What is double dissociation?
Double Dissociation is when two related mental processes are shown to function independently of each other.
Within objects (object-based) vs between objects (space-based) neglect in regards to reading words.
Patients with left object based neglect may make letter substitution errors in reading words and nonwords (e.g., reading “home” as “come”), whereas patients with space-based (or between object) neglect may read individual words correctly but fail
to read whole words on the left of a page.
Neglect within objects linked to brain damage in ventral stream.
Is neglect a disorder of attention or perception
Although the main symptom of neglect is lack of awareness of perceptual stimuli, neglect is best characterized as a disorder of attention rather than perception.
WHY?
- It tends to be multisensory in nature
- The deficit is more pronounced when demands on attention are high
(e.g., voluntary orienting, presence of competing stimuli)
- There is evidence that neglected
stimuli are perceived (albeit unconsciously
and perhaps less detailed).
Orienting disorder- What is extinction?
Neglect only when there is a competing stimuli. E.g. two things held up. Cannot perceive similar stimuli simultaneously
Orienting disorder- Agnosia. What is visual agnosia?
Inability to recognise objects due to damage to ventral stream.
Contrasted with types of agnosia associated with dorsal stream damage- problem attending to objects especially their spatial location.
Orienting disorder- what is simultanagnosia?
Focus on single objects one at a time. May cause problems with locomotion e.g patient does not notice object in their path. Associated with bilateral lesions to occipital/parietal junction
Executive network of the attention system. What are the two executive networks?

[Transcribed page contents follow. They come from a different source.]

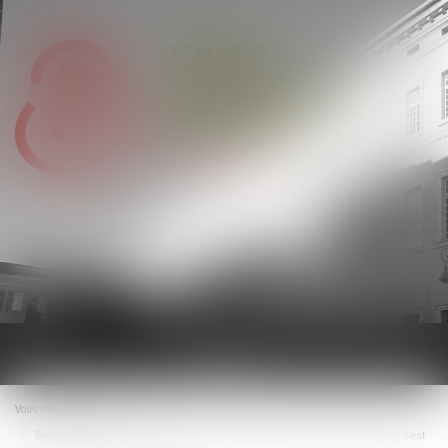
Ouvrir
le
menu
Vous êtes ici :
Accueil
Sauf stipulation particulière, le bailleur d'un local situé dans un centre commercial n’est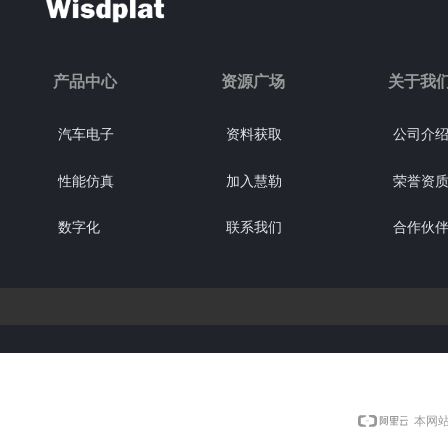
产品中心
资源广场
关于我
汽车电子
资料获取
公司介
性能仿真
加入慧勒
荣誉资
数字化
联系我们
合作伙
本网站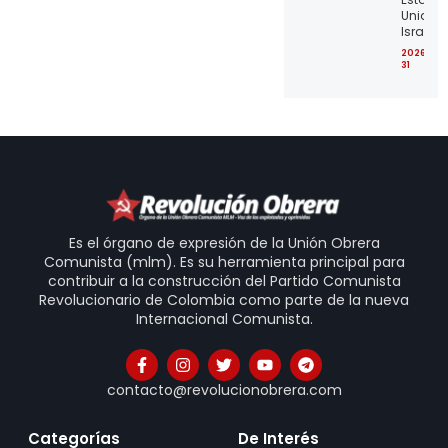
Unidos 
Israel
2026-07
31
Es el órgano de expresión de la Unión Obrera
Comunista (mlm). Es su herramienta principal para
contribuir a la construcción del Partido Comunista
Revolucionario de Colombia como parte de la nueva
Internacional Comunista.
contacto@revolucionobrera.com
Categorías
De Interés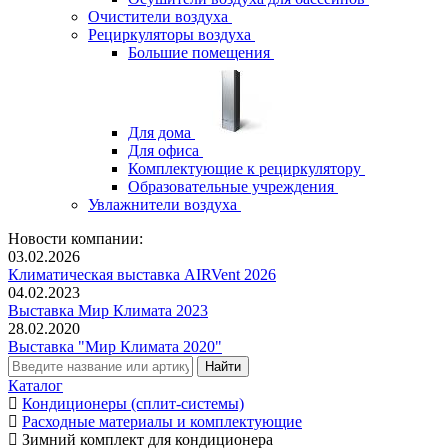
Очистители воздуха
Рециркуляторы воздуха
Большие помещения
Для дома
Для офиса
Комплектующие к рециркулятору
Образовательные учреждения
Увлажнители воздуха
Новости компании:
03.02.2026
Климатическая выставка AIRVent 2026
04.02.2023
Выставка Мир Климата 2023
28.02.2020
Выставка "Мир Климата 2020"
Каталог
Кондиционеры (сплит-системы)
Расходные материалы и комплектующие
Зимний комплект для кондиционера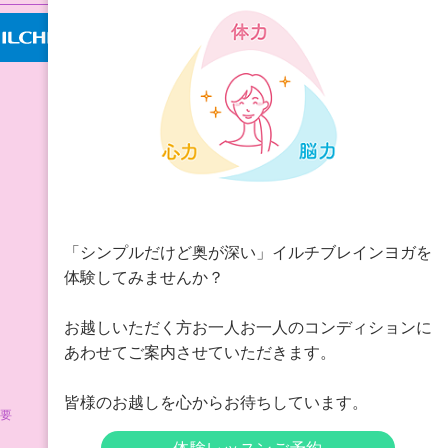
「シンプルだけど奥が深い」イルチブレインヨガを
体験してみませんか？
お越しいただく方お一人お一人のコンディションに
あわせてご案内させていただきます。
皆様のお越しを心からお待ちしています。
要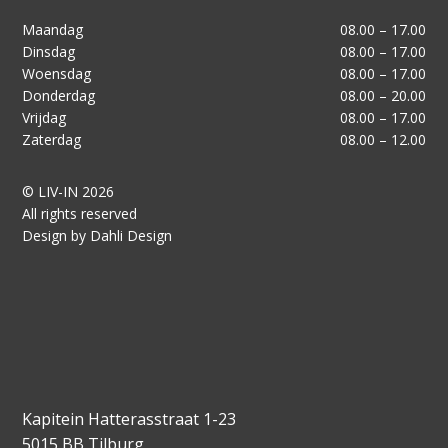
Maandag
08.00 – 17.00
Dinsdag
08.00 – 17.00
Woensdag
08.00 – 17.00
Donderdag
08.00 – 20.00
Vrijdag
08.00 – 17.00
Zaterdag
08.00 – 12.00
© LIV-IN 2026
All rights reserved
Design by Dahli Design
Kapitein Hatterasstraat 1-23
5015 BB Tilburg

- Immediate reaction- frontoparietal system: Moment-to-moment tasks, especially pre-frontal cortex.
- Sustained response plan- cingulo-opercular system, task set maintenance. Primarily involves anterior cingulate cortex and anterior insula.

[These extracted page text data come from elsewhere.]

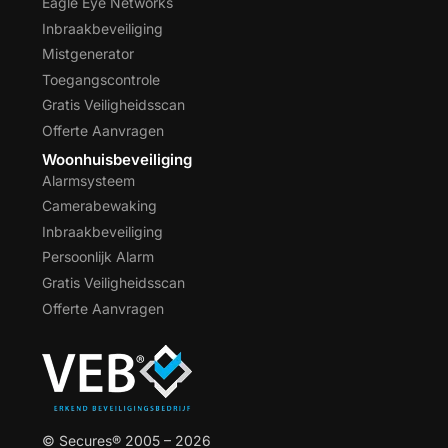
Eagle Eye Networks
Inbraakbeveiliging
Mistgenerator
Toegangscontrole
Gratis Veiligheidsscan
Offerte Aanvragen
Woonhuisbeveiliging
Alarmsysteem
Camerabewaking
Inbraakbeveiliging
Persoonlijk Alarm
Gratis Veiligheidsscan
Offerte Aanvragen
© Secures® 2005 – 2026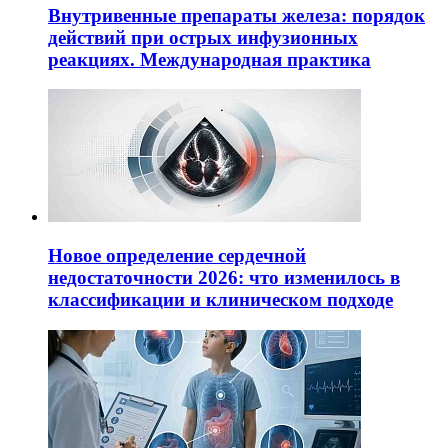
Внутривенные препараты железа: порядок
действий при острых инфузионных
реакциях. Международная практика
Новое определение сердечной
недостаточности 2026: что изменилось в
классификации и клиническом подходе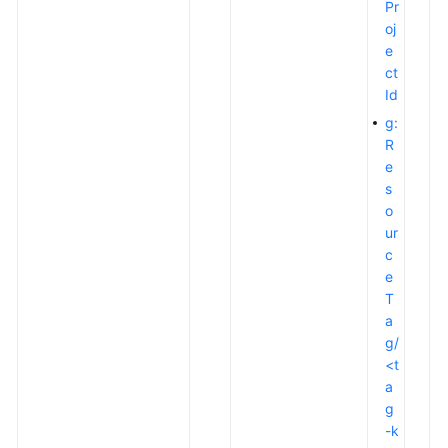
VPN
Pr
API
oj
e
站
ct
点
Id
入
g:
云
R
VPN
e
网
s
关
o
ur
对
c
端
e
网
T
关
a
g/
VPN
<t
连
a
接
g
-k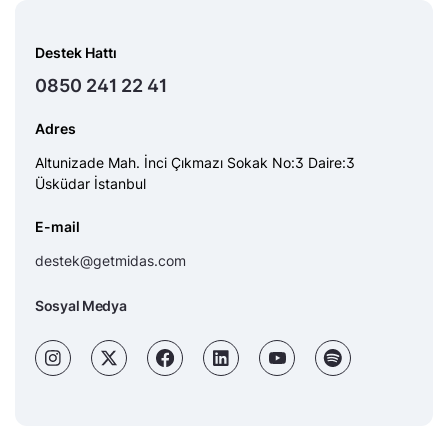
Destek Hattı
0850 241 22 41
Adres
Altunizade Mah. İnci Çıkmazı Sokak No:3 Daire:3
Üsküdar İstanbul
E-mail
destek@getmidas.com
Sosyal Medya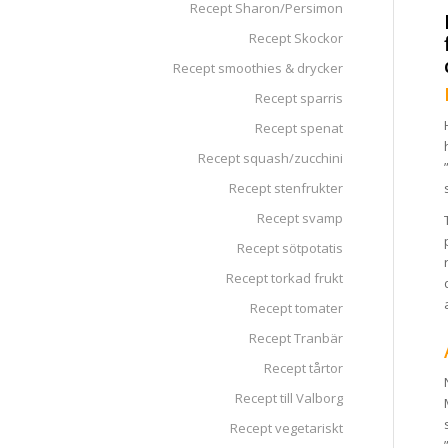
Recept Sharon/Persimon
Recept Skockor
Recept smoothies & drycker
Recept sparris
Recept spenat
Recept squash/zucchini
Recept stenfrukter
Recept svamp
Recept sötpotatis
Recept torkad frukt
Recept tomater
Recept Tranbär
Recept tårtor
Recept till Valborg
Recept vegetariskt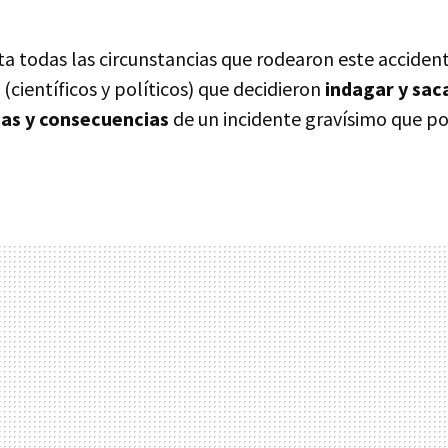
ta todas las circunstancias que rodearon este acciden
 (científicos y políticos) que decidieron
indagar y saca
sas y consecuencias
de un incidente gravísimo que p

Disorders of executive control network/ attentional disorders. These can be acquired (stroke, head injury) and can be developmental (ADHD). Give features of attentional disorders seen in clinical testing:
Distractibility- “name as many animals as you can…“…… “dog, lion, circus, drum, bell, wedding”
Perseveration/inertia/obsessive behaviour- Failure to switch in response to chnaging demands “name as many animals as you can”
dog, cat, cow, horse…
“Now name some types of furniture”
sheep, goat, chicken…
Primary symptoms of ADHD
Distractibility
Hyperactivity
Impulsivity
Associated with reduced activity in prefrontal cortex- reduced activity of dopamine and noradrenaline.
(lasting more than 6 months with normal intelligence and disruption to school performance)
The diagnosis is difficult before 6 years
What are causal factors of ADHD?
Biological factors (biological parents)
Environmental influences e.g prenatal alcohol exposure.
ADHD and the prefrontal cortex
Delayed myelination in prefrontal cortex for ADHD.
Plus, depletion of neurotransmitter dopamine
Inhibitory control in ADHD
Global deficits of tests of attention/executive function. Poorer performance for tests of sustained attention and suppression of prepotent responses.
Poorer performance on Go/No go tasks due to reduced prefrontal activation.